Five Mile Point Speedway
- Location: Kirkwood, New York
- Coordinates: 42°05′35″N 75°48′58″W﻿ / ﻿42.0930°N 75.8160°W
- Owner: Heath/Harpell family
- Opened: 1951
- Closed: 2023

Oval
- Surface: Clay
- Length: .4 km (0.25 mi)
- Turns: 4
- Banking: Semi-banked

= Five Mile Point Speedway =

Defunct motorsport venue in Kirkwood, New York

Five Mile Point Speedway was a quarter-mile semi-banked dirt oval raceway located in the Southern Tier Region of New York State.

==Overview==
In 1951, husband and wife Irving and Anna Heath built the Five Mile Point Speedway in Kirkwood, New York, just outside of Binghamton. Races were initially sanctioned by the Southern Tier Stock Car Club which also sanctioned the Shangri-La Speedway just 30 miles away.

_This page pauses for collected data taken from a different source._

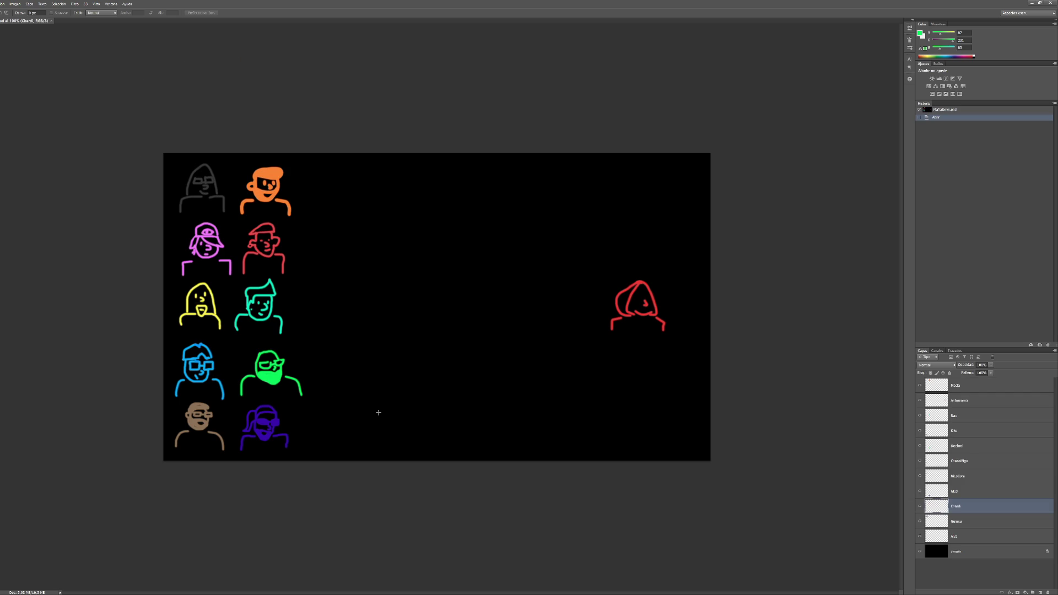
click(956, 388)
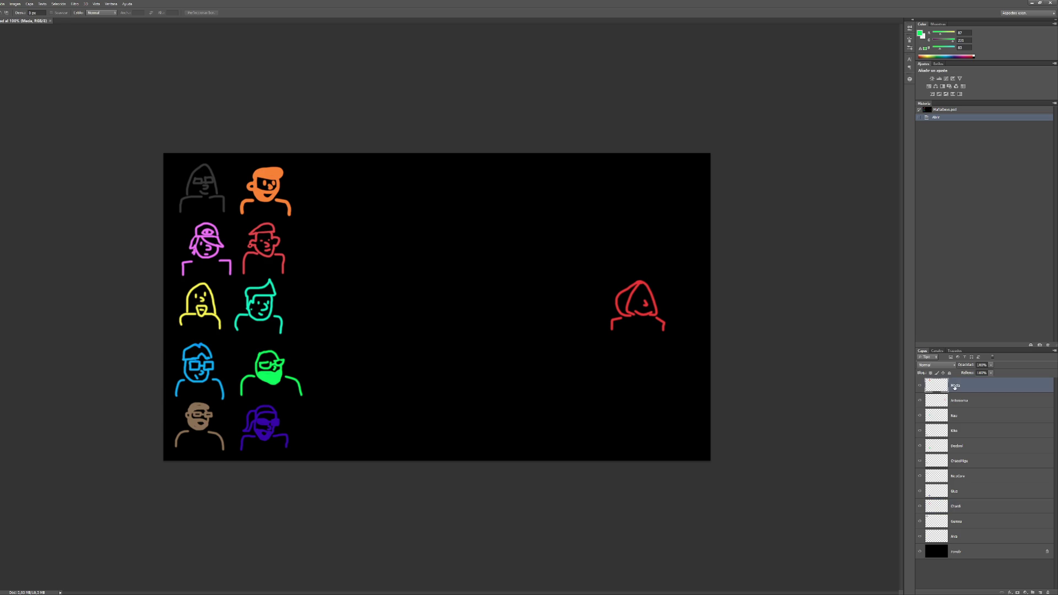
Step: Move the orange avatar to upper centre, yellow beside it, and red hooded one top-right
key(v)
mouse_move(271, 198)
mouse_down()
mouse_move(398, 231)
mouse_move(460, 231)
mouse_move(449, 223)
mouse_up()
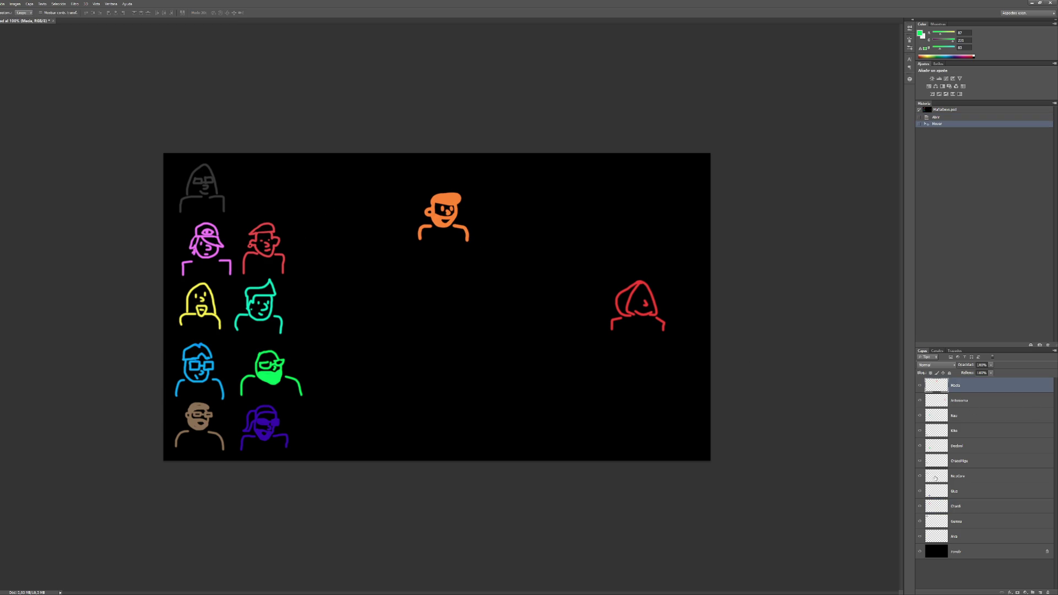
click(957, 532)
drag(203, 326, 377, 247)
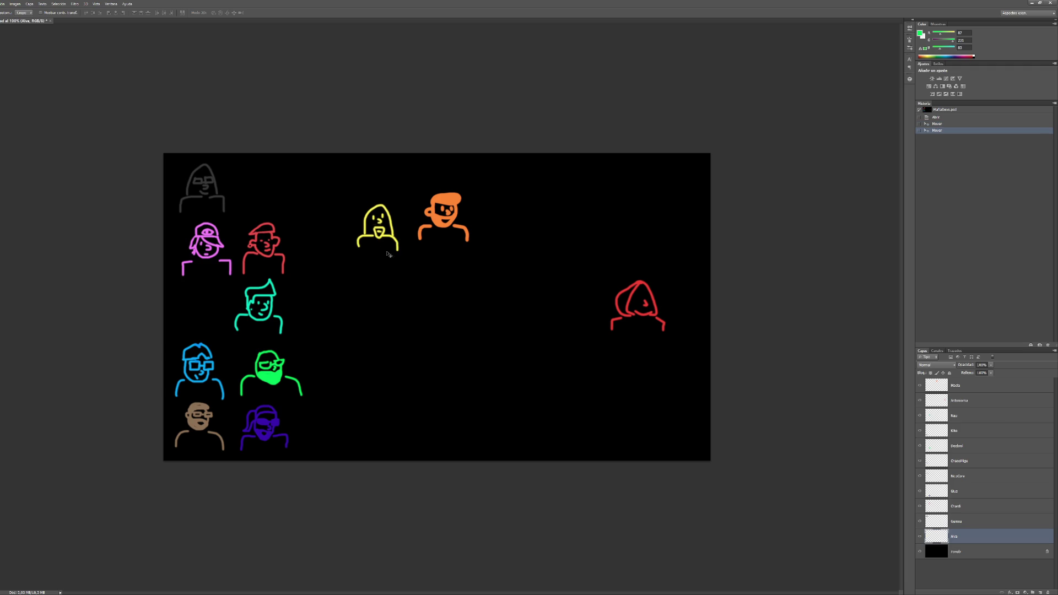
click(965, 404)
drag(641, 316, 681, 197)
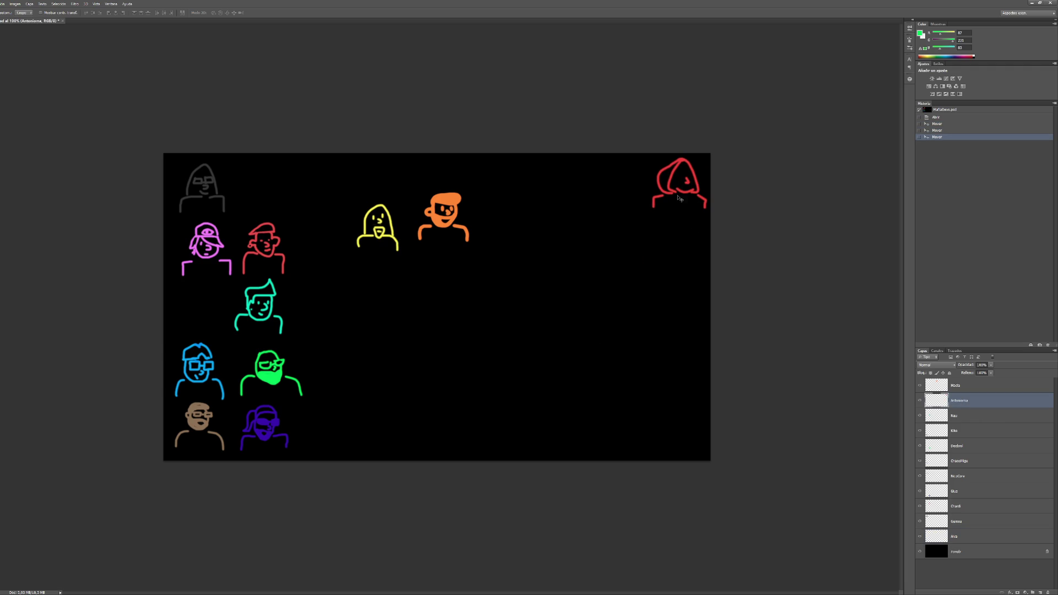
Step: Place the red capped and magenta avatars beside the orange one and raise the green bearded avatar
click(952, 507)
mouse_move(260, 258)
mouse_down()
mouse_move(539, 245)
mouse_move(499, 236)
mouse_up()
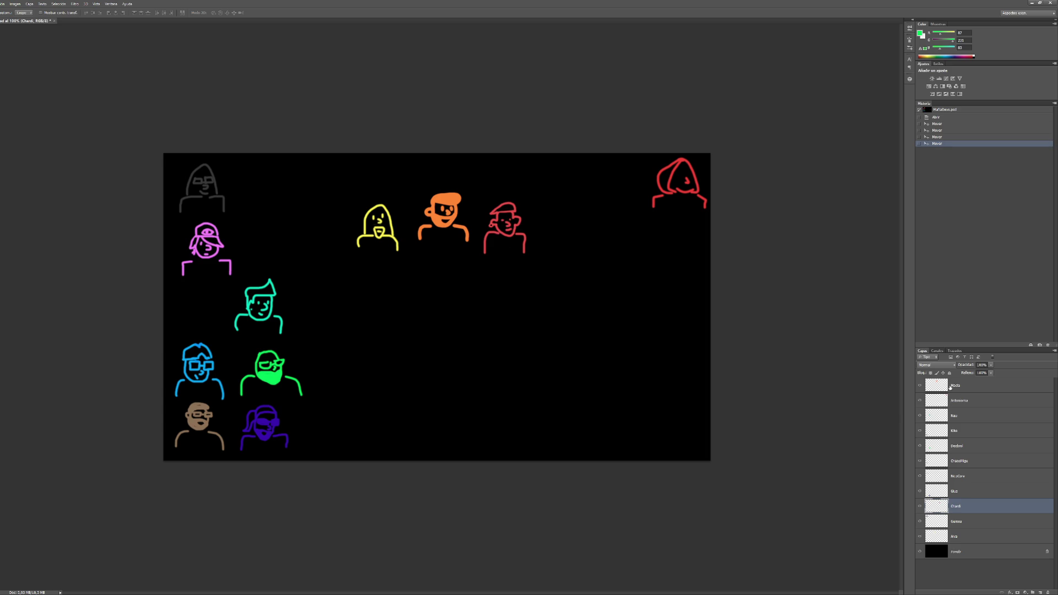
click(961, 481)
drag(210, 256, 557, 270)
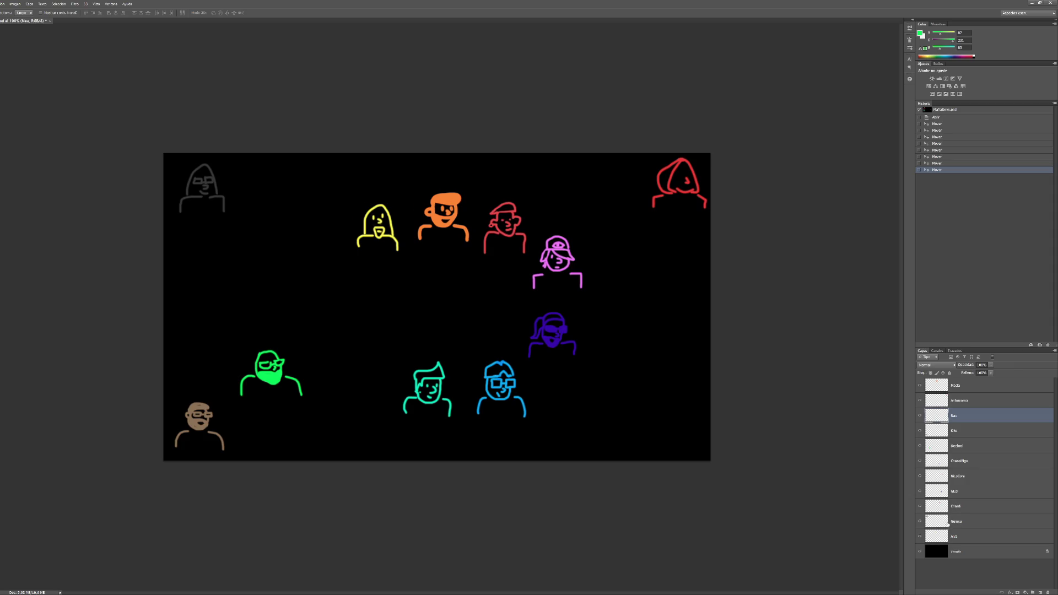
click(957, 451)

Irving Heath died in 1965 and Anna remained the owner until selling the track to her grandson, "Heath" Andrew Harpell. In 2003 Harpell took control of the track, made several capital improvements to the facility, and kept the weekly modified programs rolling. Harpell, who also operated the modified Race of Champions series from 1996 to 2016, was named by Racing Promotion Monthly as regional promoter of the year in 2012.

The track was originally slated to close after the 2022 racing season, but racing was extended a year due to delays in the sale. Five Mile Point Warehouse Investors, an affiliate of Equilibrium Equities, proposed erecting two new warehouse buildings on the 41 acres.

==Events==
For 72 years the speedway featured modified cars as its headliner with several notable drivers claiming multiple wins, including the "Pink Panther" Chuck Akulis (107), Mike Colsten (62), Dave Kneisel (54), Doug Worthing (46), Carl Nagel (37), Stewart Friesen (36), and Brian Weaver (29).

Harpell's Race of Champions dirt touring series appeared at the venue, and for many years the track also hosted its Southern Tier Open. In 1965, Five Mile Point began honoring the Heaths with the annual Heath Memorial Race.